## ACTIVITY LIST
A. According to the brain-scan discussion, what does emulating specific human brains likely require?
B. Return the part of the brain-scan discussion starting with "Partially relatedly, do" and going on through "and https://imgur.com/cJWmOd1 ?", copied word for word.

## PROVIDED TEXT
▼▼▼
What are your confidence levels that any resolution of brain-scans will be enough to create an emulated human mind? Or, put another way, how much RAM do you think an emulated mind would require to be run?
Partially relatedly, do you know of any more useful trend-lines on how fast brain-scanning technology is improving over the decades than http://www.singularity.com/charts/page159.html and https://imgur.com/cJWmOd1 ?
It's not clear that it's possible to nondestructively scan a human brain to the necessary precision.
Is that remark intended to invalidate DataPacRat's question somehow? (It seems to me a reasonable question even if it turns out that emulating specific human brains is infeasible for some entirely different reason.)
I haven't argued that emulating specific human brains is unfeasible just that it likely takes destructive scanning.
All the less reason why that suggestion is a reasonable response to DataPacRat's question, surely?
▲▲▲
## DATA
▼▼▼
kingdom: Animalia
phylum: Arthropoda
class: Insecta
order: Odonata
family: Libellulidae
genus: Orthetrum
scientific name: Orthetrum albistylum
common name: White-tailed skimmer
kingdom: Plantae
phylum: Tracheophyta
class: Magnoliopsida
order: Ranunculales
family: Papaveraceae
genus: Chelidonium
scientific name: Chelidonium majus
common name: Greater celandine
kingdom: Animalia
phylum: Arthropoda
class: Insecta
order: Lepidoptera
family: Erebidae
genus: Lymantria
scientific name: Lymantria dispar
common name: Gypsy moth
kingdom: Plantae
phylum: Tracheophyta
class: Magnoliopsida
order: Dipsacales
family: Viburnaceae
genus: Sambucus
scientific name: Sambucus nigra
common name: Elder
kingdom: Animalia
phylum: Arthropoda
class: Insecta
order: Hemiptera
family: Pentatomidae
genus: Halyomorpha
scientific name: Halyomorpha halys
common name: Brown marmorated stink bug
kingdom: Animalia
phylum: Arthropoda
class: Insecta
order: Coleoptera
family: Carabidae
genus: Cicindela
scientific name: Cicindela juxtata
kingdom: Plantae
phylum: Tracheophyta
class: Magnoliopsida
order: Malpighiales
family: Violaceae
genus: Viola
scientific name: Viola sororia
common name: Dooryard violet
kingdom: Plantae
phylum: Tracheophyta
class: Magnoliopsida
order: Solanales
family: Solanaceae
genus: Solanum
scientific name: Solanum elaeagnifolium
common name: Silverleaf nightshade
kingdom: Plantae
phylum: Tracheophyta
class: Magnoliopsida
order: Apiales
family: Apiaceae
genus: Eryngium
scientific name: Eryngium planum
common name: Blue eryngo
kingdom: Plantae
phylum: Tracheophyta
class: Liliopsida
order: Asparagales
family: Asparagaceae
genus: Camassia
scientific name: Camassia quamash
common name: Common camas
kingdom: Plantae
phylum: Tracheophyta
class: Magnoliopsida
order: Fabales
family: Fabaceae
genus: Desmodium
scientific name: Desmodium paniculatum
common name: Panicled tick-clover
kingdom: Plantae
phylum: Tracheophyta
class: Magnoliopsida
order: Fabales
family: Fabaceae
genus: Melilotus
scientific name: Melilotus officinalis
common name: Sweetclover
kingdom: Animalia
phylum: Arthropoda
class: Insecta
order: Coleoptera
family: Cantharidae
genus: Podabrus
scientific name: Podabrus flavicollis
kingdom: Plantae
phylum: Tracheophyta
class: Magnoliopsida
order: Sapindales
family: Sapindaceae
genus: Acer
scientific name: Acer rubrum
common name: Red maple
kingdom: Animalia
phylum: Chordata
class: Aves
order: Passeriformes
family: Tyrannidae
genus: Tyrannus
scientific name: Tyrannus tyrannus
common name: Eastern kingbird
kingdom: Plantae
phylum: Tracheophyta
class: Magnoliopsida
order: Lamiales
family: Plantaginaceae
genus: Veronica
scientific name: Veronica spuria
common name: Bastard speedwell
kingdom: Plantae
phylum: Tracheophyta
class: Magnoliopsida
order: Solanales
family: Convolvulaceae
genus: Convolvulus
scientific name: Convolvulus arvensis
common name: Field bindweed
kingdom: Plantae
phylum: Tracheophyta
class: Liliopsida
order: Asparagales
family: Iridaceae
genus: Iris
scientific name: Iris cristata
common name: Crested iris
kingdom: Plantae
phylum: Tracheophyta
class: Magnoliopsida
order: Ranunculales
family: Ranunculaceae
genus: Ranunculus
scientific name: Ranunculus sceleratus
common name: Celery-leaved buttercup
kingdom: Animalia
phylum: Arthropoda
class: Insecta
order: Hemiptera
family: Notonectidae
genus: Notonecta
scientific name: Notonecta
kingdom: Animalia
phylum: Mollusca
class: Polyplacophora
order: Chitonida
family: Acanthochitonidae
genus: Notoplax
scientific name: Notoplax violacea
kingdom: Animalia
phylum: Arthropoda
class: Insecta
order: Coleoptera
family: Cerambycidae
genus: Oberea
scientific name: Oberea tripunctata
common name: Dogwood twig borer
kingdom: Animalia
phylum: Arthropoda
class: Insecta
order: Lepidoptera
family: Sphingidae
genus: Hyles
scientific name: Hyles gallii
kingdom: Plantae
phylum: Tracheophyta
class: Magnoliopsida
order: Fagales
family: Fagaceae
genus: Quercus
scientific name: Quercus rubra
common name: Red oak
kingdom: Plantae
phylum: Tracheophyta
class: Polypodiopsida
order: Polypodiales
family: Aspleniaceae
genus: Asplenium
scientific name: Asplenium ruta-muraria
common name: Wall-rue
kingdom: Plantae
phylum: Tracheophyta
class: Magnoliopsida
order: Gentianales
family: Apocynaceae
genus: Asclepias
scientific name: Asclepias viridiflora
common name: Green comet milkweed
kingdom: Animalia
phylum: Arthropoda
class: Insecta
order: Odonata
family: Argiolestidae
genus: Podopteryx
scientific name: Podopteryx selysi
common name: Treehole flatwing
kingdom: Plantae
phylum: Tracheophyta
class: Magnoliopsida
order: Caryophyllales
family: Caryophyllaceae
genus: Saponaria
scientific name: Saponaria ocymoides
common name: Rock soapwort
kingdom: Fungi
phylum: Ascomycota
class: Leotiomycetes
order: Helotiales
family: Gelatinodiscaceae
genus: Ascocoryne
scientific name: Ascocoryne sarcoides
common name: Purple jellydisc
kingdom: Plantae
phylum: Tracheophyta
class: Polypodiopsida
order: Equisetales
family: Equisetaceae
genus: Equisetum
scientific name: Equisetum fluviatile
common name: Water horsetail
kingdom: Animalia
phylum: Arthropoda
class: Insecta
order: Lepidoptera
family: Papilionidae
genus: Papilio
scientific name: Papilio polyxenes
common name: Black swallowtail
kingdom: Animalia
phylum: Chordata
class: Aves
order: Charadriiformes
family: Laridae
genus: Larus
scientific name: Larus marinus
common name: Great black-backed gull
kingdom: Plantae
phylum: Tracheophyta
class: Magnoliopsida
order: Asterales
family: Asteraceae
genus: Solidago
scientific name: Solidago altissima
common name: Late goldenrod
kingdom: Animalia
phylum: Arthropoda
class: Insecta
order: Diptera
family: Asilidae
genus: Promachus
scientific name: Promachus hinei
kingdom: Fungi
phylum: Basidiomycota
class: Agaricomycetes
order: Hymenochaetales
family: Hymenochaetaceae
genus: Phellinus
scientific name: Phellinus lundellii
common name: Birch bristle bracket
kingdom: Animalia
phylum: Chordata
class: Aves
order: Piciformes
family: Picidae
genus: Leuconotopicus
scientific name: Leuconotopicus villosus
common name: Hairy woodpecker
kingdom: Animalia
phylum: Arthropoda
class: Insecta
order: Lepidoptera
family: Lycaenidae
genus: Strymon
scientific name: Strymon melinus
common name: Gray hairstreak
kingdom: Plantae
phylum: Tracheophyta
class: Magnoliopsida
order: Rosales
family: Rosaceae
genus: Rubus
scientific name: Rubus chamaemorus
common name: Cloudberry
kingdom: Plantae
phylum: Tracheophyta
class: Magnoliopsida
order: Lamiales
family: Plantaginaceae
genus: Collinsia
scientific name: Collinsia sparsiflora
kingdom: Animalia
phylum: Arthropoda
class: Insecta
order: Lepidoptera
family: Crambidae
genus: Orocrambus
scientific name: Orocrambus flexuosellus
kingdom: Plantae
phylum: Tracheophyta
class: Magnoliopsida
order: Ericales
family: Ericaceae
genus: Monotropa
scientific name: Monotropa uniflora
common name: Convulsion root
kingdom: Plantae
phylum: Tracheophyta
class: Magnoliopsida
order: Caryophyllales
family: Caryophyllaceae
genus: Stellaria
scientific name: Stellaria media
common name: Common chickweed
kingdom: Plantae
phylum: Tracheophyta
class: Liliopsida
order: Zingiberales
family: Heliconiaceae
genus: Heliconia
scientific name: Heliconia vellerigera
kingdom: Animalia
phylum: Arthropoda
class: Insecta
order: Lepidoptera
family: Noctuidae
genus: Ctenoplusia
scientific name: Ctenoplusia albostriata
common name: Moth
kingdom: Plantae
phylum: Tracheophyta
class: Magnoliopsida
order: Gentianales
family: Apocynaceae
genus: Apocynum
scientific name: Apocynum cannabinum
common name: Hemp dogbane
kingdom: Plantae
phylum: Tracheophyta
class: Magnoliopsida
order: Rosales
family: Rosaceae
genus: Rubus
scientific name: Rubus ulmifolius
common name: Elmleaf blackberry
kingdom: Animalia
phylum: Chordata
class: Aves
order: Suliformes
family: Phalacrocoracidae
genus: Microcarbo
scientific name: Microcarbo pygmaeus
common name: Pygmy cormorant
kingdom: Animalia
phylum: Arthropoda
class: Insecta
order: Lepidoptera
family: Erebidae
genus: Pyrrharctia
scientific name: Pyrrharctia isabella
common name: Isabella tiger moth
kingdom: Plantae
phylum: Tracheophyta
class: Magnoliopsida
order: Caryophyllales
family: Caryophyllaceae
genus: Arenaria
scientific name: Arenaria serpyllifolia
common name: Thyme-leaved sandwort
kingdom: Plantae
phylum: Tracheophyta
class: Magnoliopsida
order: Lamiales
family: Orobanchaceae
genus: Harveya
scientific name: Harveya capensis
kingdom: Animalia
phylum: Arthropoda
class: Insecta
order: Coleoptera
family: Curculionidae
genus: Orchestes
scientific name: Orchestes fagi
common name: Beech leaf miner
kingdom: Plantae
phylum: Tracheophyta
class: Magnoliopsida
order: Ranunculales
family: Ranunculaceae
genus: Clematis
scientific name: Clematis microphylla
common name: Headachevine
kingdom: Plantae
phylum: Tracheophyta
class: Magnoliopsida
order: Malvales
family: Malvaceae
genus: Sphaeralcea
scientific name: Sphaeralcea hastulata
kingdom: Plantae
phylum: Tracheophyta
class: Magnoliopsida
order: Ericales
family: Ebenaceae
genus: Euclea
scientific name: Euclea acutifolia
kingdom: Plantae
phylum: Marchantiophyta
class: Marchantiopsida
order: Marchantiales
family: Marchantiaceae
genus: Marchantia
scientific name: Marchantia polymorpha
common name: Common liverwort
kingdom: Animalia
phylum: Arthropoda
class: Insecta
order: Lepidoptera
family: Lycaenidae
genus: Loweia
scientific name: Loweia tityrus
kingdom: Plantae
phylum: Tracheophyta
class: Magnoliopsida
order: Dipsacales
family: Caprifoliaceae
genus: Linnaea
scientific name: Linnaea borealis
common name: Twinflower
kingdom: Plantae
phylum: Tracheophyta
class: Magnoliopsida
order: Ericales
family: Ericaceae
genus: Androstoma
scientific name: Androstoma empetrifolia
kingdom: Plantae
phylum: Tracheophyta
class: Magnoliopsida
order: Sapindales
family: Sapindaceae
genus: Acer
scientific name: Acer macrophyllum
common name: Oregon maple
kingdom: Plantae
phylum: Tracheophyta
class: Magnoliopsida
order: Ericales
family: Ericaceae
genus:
▲▲▲
## OUTPUTS BY TASK
A. Destructive scanning.

B.
Partially relatedly, do you know of any more useful trend-lines on how fast brain-scanning technology is improving over the decades than http://www.singularity.com/charts/page159.html and https://imgur.com/cJWmOd1 ?